- Also known as: The English Congregation (US, Canada)
- Origin: England
- Genres: pop, vocal
- Years active: Early 1970s
- Label: EMI Columbia

= The Congregation (band) =

The Congregation was a British pop ensemble, formed by Roger Cook and Roger Greenaway in England. In the United States it was credited as The English Congregation.
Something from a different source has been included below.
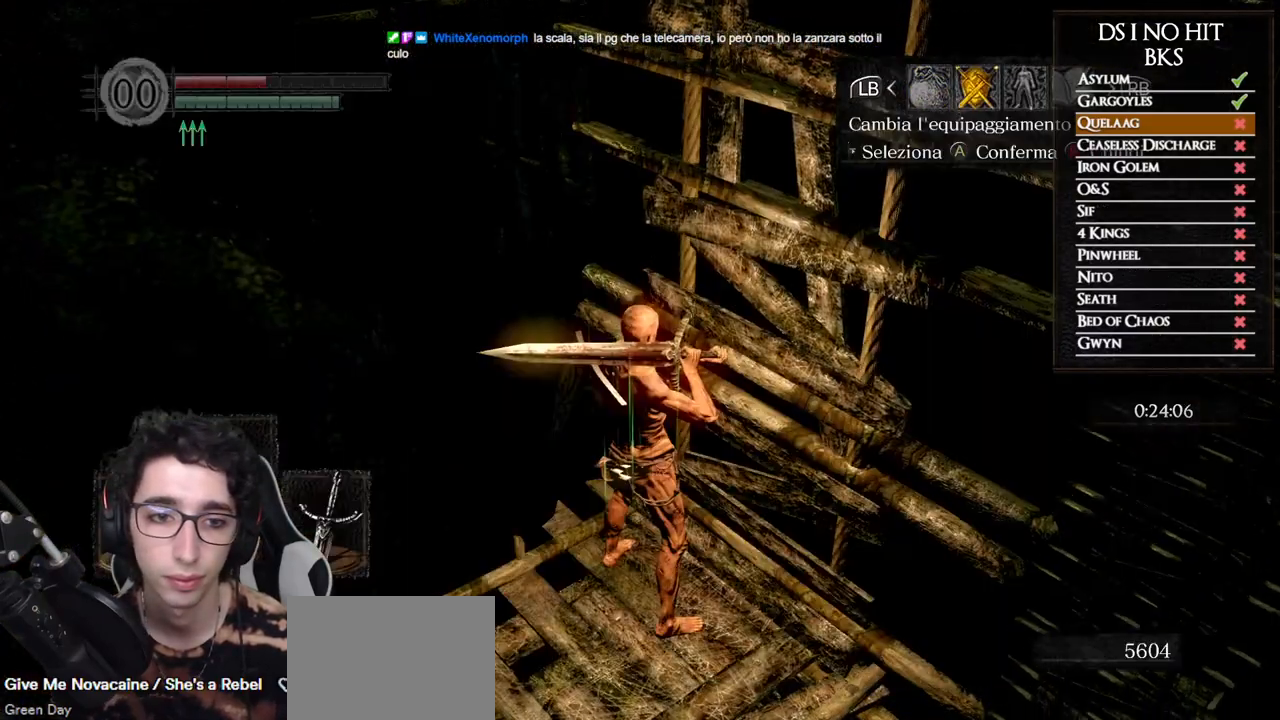
{"buttons": ["DPAD_DOWN"], "left_stick": "center", "right_stick": "center", "events": [[83, "B", "up"], [200, "DPAD_DOWN", "down"], [267, "DPAD_DOWN", "up"], [350, "DPAD_DOWN", "down"], [433, "DPAD_DOWN", "up"], [500, "DPAD_DOWN", "down"]]}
The band's biggest hit was a cover version of "Softly Whispering I Love You" (originally recorded by Cook and Greenaway's previous group, David and Jonathan), which peaked at No. 4 on the UK Singles Chart in 1971, No. 29 on the Billboard Hot 100 chart in the US, No. 1 in South Africa, No. 12 in Australia and New Zealand and No. 10 in Germany. The group's lead singer was the former Plastic Penny vocalist, Brian Keith, who later became a session musician. With no further top 40 hits, The Congregation was a transatlantic one-hit wonder.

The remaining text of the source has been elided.